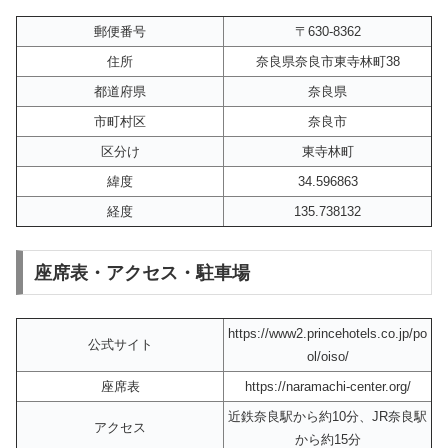
郵便番号
〒630-8362
住所
奈良県奈良市東寺林町38
都道府県
奈良県
市町村区
奈良市
区分け
東寺林町
緯度
34.596863
経度
135.738132
座席表・アクセス・駐車場
https://www2.princehotels.co.jp/po
公式サイト
ol/oiso/
座席表
https://naramachi-center.org/
近鉄奈良駅から約10分、JR奈良駅
アクセス
から約15分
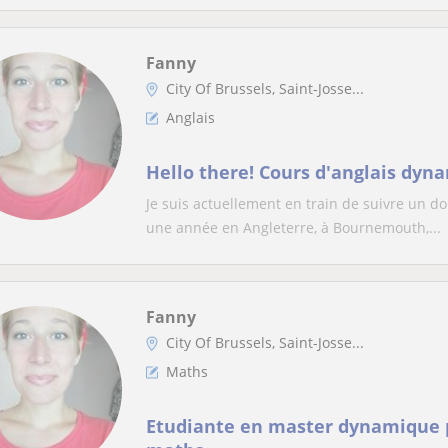
Fanny
City Of Brussels, Saint-Josse...
Anglais
Hello there! Cours d'anglais dyn
Je suis actuellement en train de suivre un dou
une année en Angleterre, à Bournemouth,...
Fanny
City Of Brussels, Saint-Josse...
Maths
Etudiante en master dynamique 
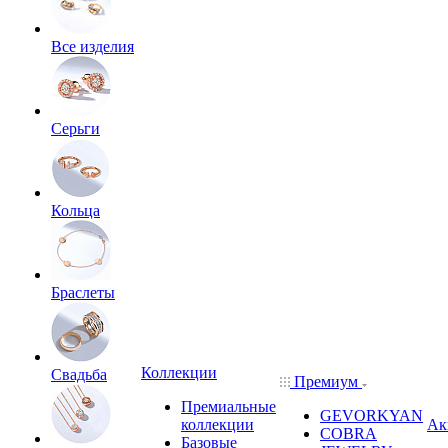
Все изделия
Серьги
Кольца
Браслеты
Коллекции
Свадьба
Премиум
Премиальные
GEVORKYAN
коллекции
Ак
COBRA
Базовые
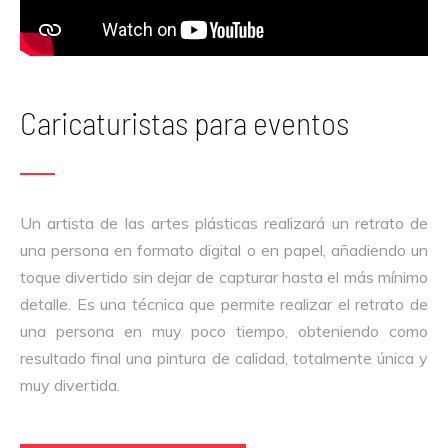
Caricaturistas para eventos
Un artista de las artes plásticas realizará un retrato de
una persona en formato digital o en papel, añadiendo un
toque divertido sin dejar de capturar hasta el más mínimo
detalle. Es una técnica que permite realizar el retrato de
una persona en muy poco tiempo, obteniendo como
resultado final una pintura de calidad, totalmente única y
muy divertida.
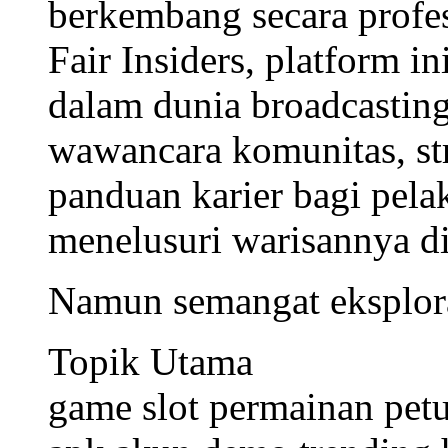
Jumlah Harga Produk
0
buah
Rp
0
Estimasi PV yang didapat
0
PV
Kantung belanja
Beli seka
Informasi produk
Ulasan
Pengiriman/Pembayaran
Penukaran/Pen
Detail produk
Art Fair Radio
bukan seka
sebagai ruang berbagi pe
visual dan penyelenggara 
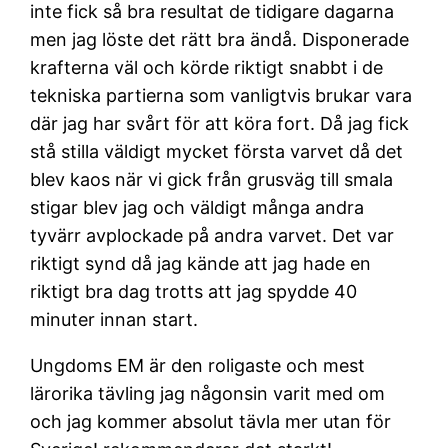
inte fick så bra resultat de tidigare dagarna
men jag löste det rätt bra ändå. Disponerade
krafterna väl och körde riktigt snabbt i de
tekniska partierna som vanligtvis brukar vara
där jag har svårt för att köra fort. Då jag fick
stå stilla väldigt mycket första varvet då det
blev kaos när vi gick från grusväg till smala
stigar blev jag och väldigt många andra
tyvärr avplockade på andra varvet. Det var
riktigt synd då jag kände att jag hade en
riktigt bra dag trotts att jag spydde 40
minuter innan start.
Ungdoms EM är den roligaste och mest
lärorika tävling jag någonsin varit med om
och jag kommer absolut tävla mer utan för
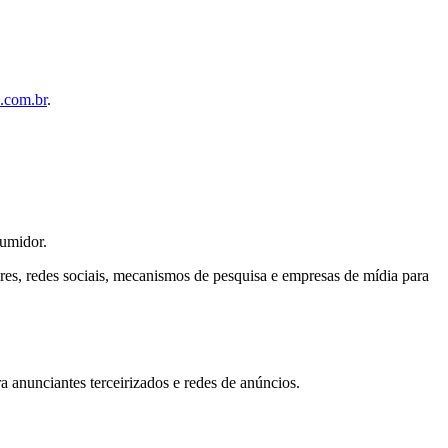
.com.br
.
sumidor.
ores, redes sociais, mecanismos de pesquisa e empresas de mídia para
anunciantes terceirizados e redes de anúncios.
..............................
- Task brief
Bring together all lines in the records where the word "väldigt" is found.

- Answer box
stå stilla väldigt mycket första varvet då det
stigar blev jag och väldigt många andra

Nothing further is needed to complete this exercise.